Goal of the exercise: Give back exactly the lines from the one holding "pillow: present [677,811,952,929]" to the last line of the entries, both included, and nothing more.
* * * *
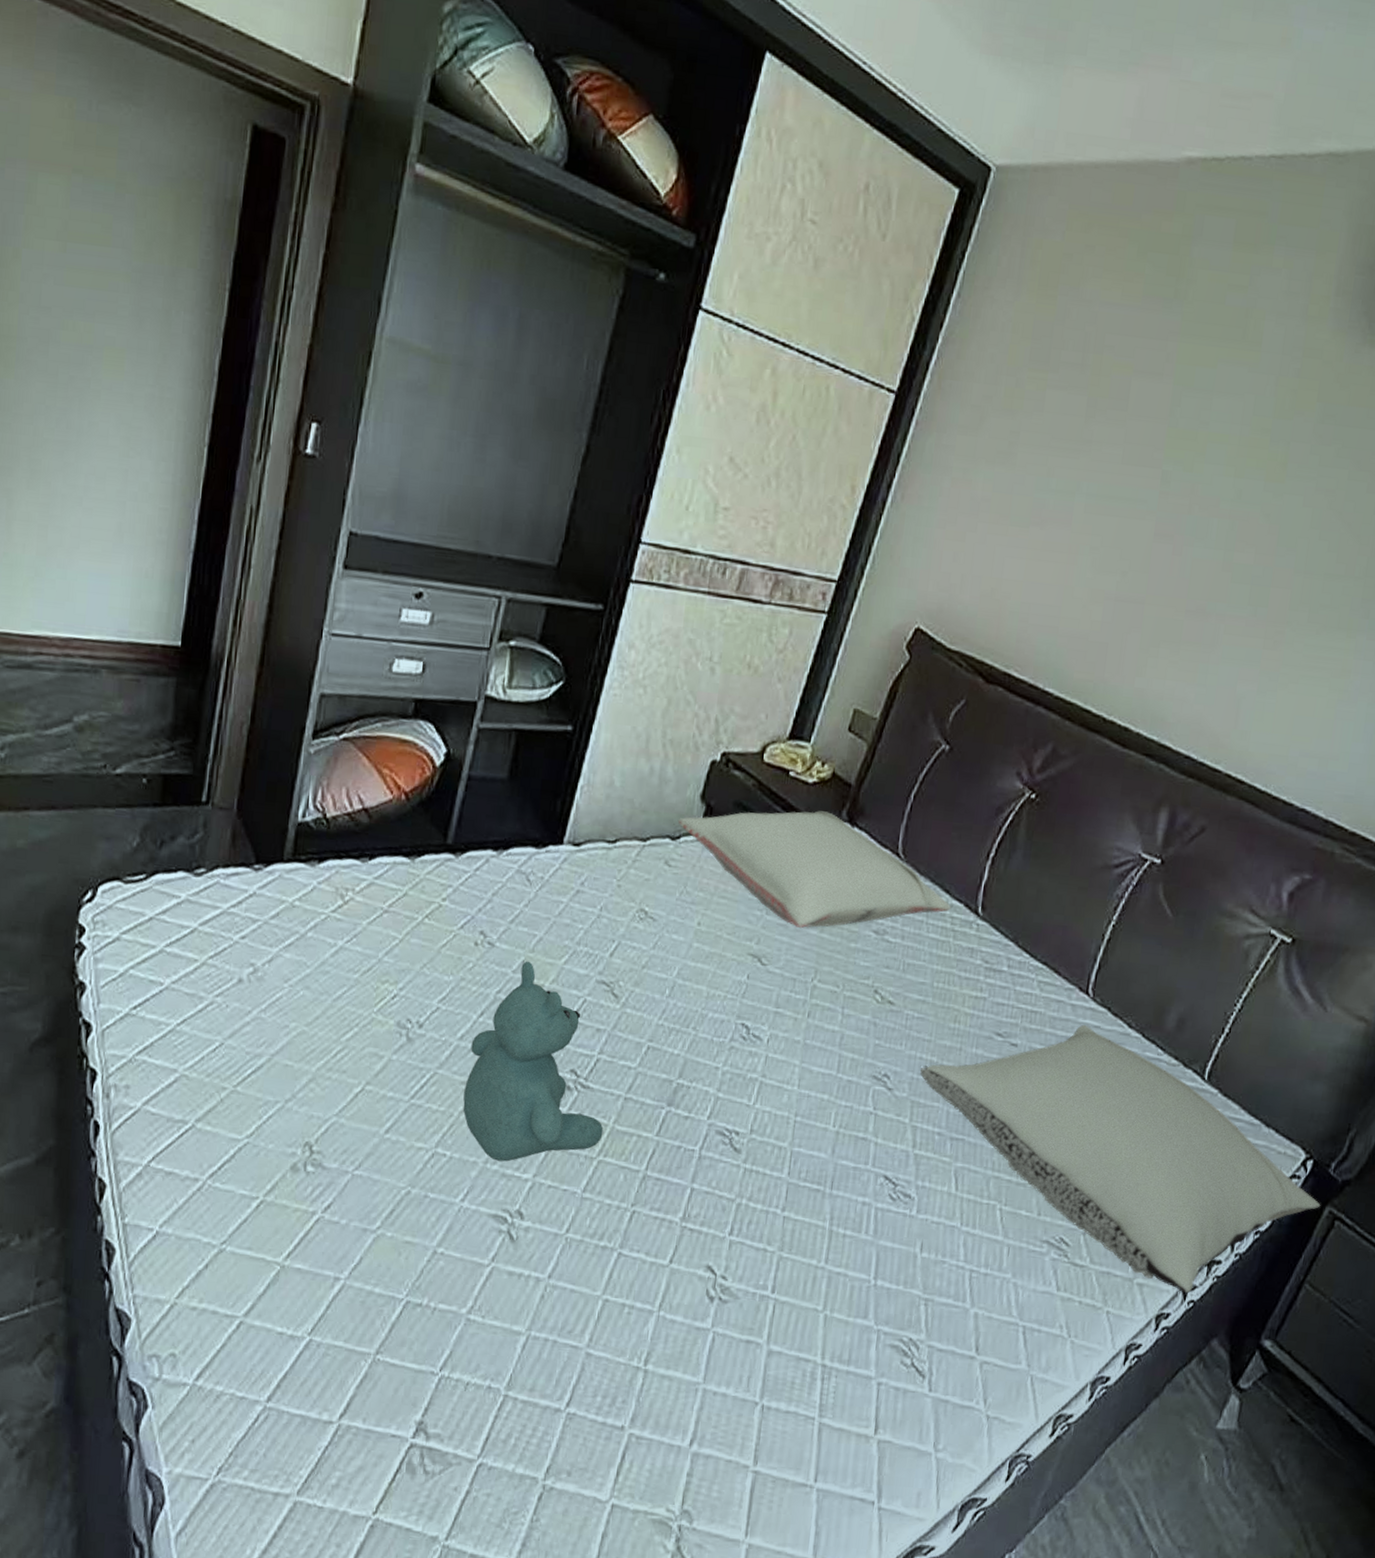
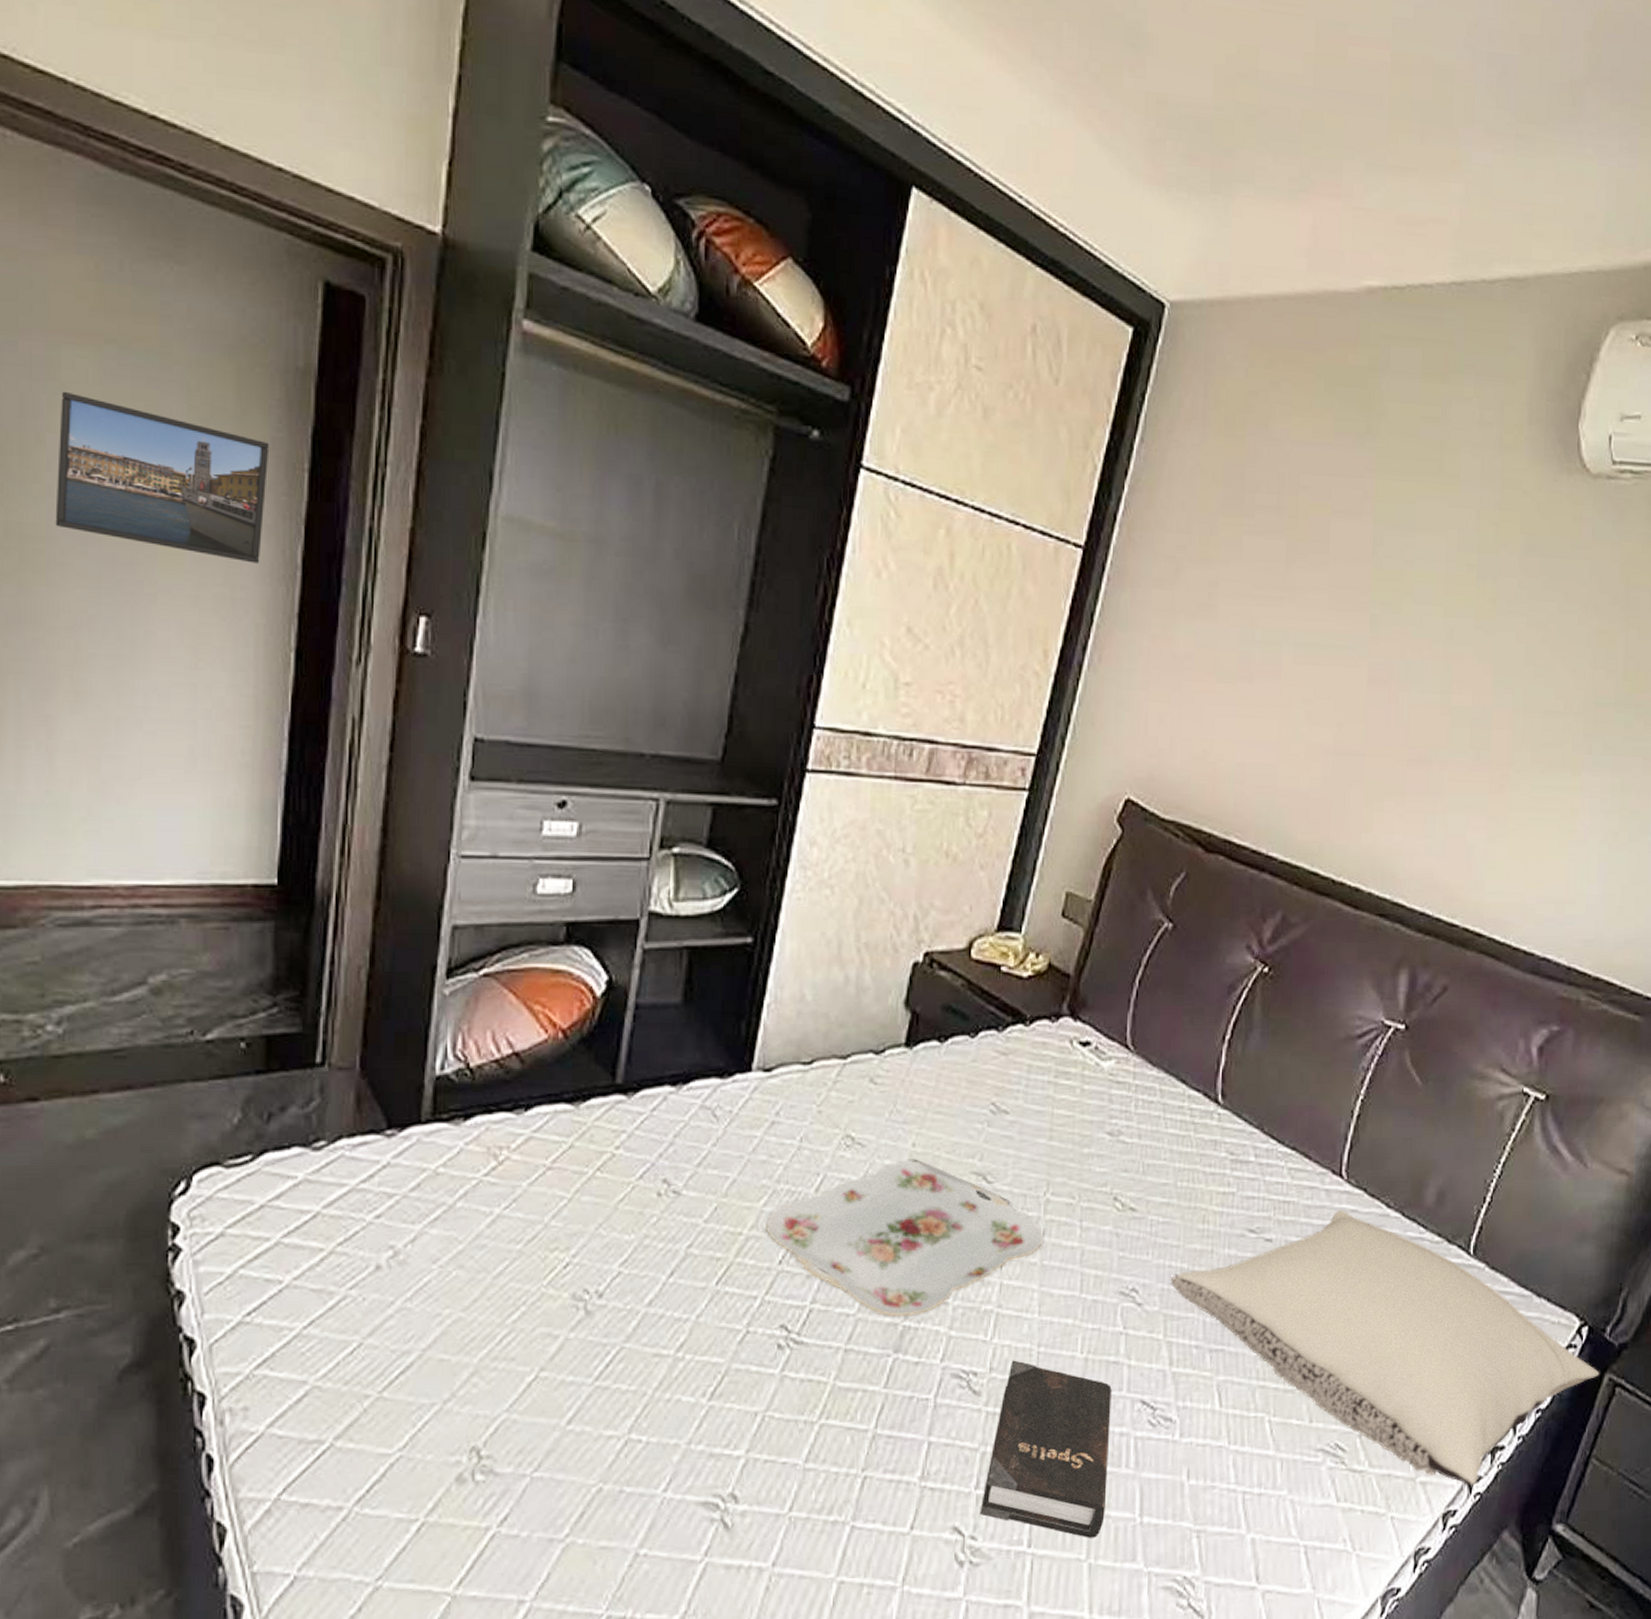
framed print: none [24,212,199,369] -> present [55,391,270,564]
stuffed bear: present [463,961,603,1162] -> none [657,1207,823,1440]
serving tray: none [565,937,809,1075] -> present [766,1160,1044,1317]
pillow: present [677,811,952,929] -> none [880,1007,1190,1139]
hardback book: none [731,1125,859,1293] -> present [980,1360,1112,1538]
* * * *
Output of the exercise:
pillow: present [677,811,952,929] -> none [880,1007,1190,1139]
hardback book: none [731,1125,859,1293] -> present [980,1360,1112,1538]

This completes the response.